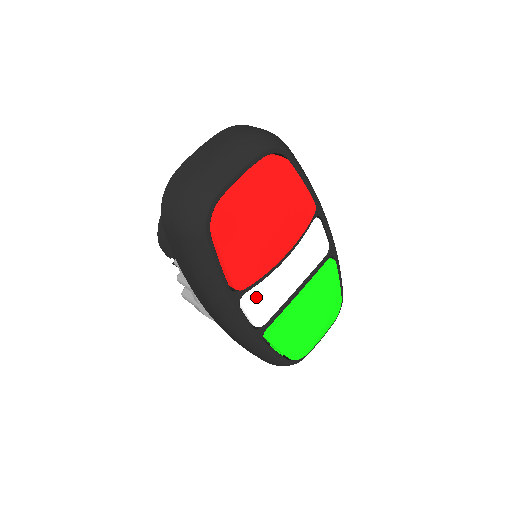
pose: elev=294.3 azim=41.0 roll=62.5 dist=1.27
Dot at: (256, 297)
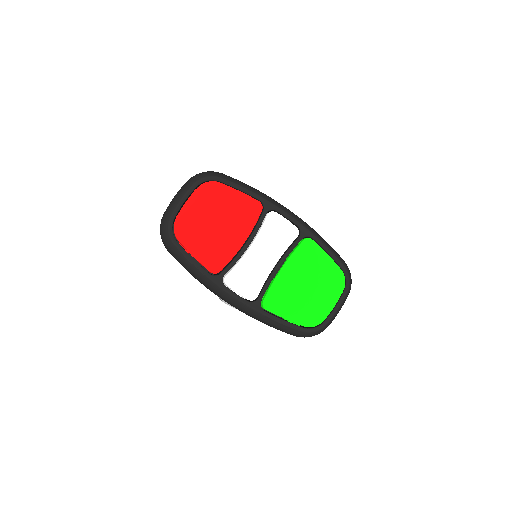
Dot at: (236, 277)
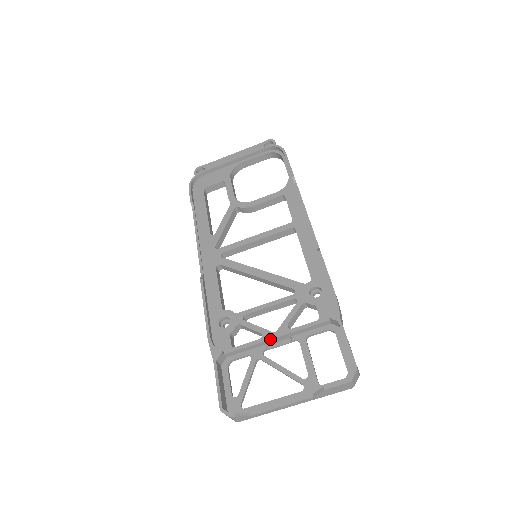
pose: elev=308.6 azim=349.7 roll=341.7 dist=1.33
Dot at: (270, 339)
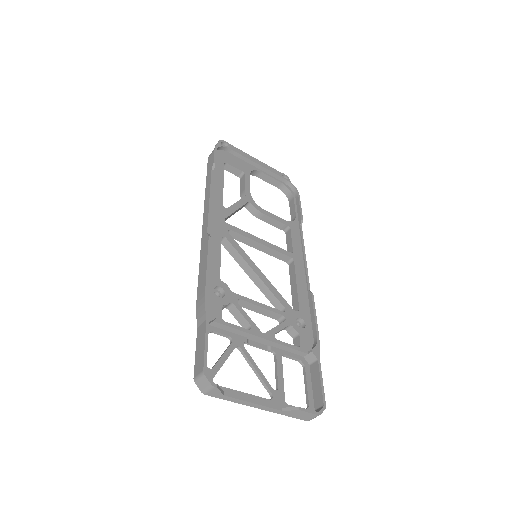
Dot at: (258, 336)
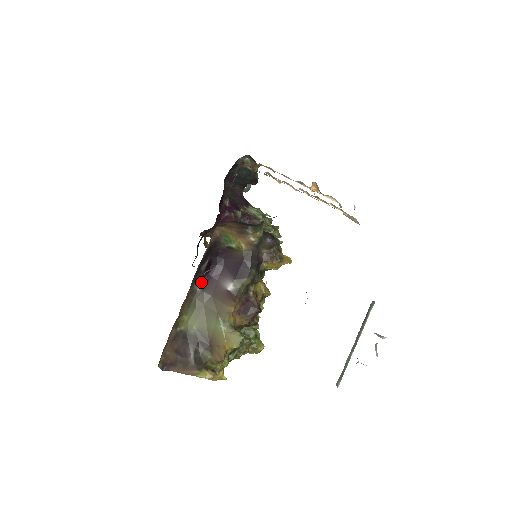
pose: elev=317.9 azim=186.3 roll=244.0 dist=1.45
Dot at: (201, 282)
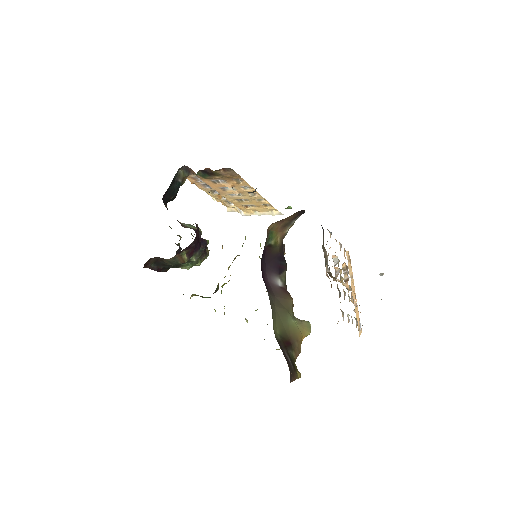
Dot at: occluded
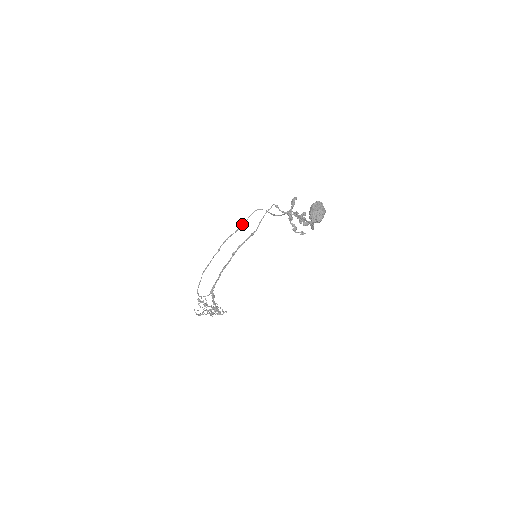
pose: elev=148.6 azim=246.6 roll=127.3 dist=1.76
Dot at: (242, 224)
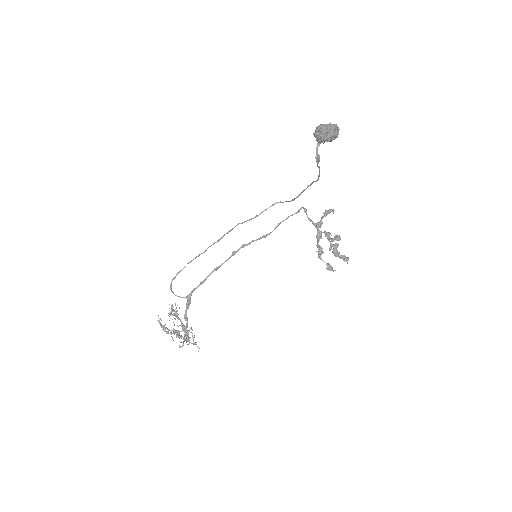
Dot at: (256, 215)
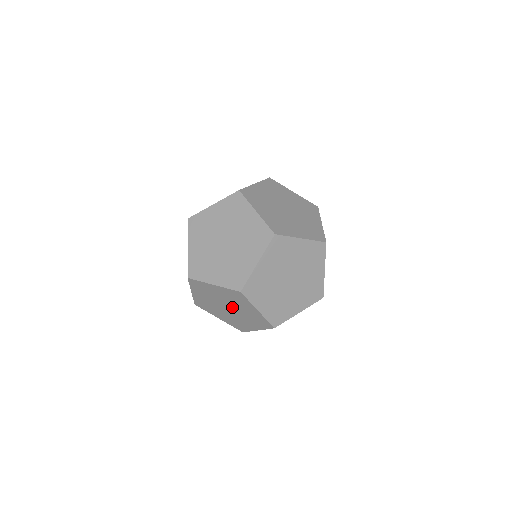
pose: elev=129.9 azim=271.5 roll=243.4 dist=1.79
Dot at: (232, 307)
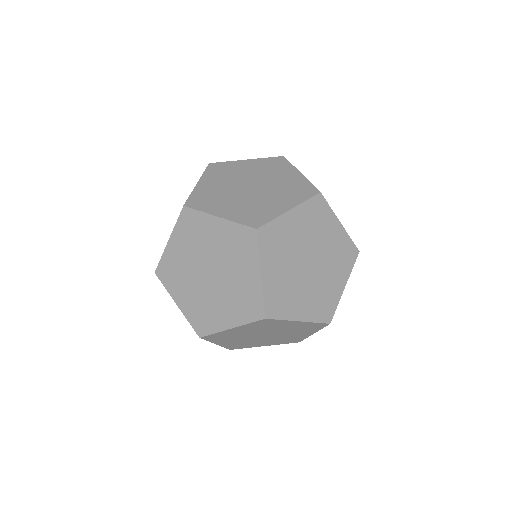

# # # # #

## Exercise instructions
Rewrite the stretch of the listing from the line containing "pose: elev=129.9 azim=271.5" through the end of the listing as a numbered list, one line per item, and leave the pictures out.

## Task output
1. pose: elev=129.9 azim=271.5 roll=243.4 dist=1.79
2. Dot at: (232, 307)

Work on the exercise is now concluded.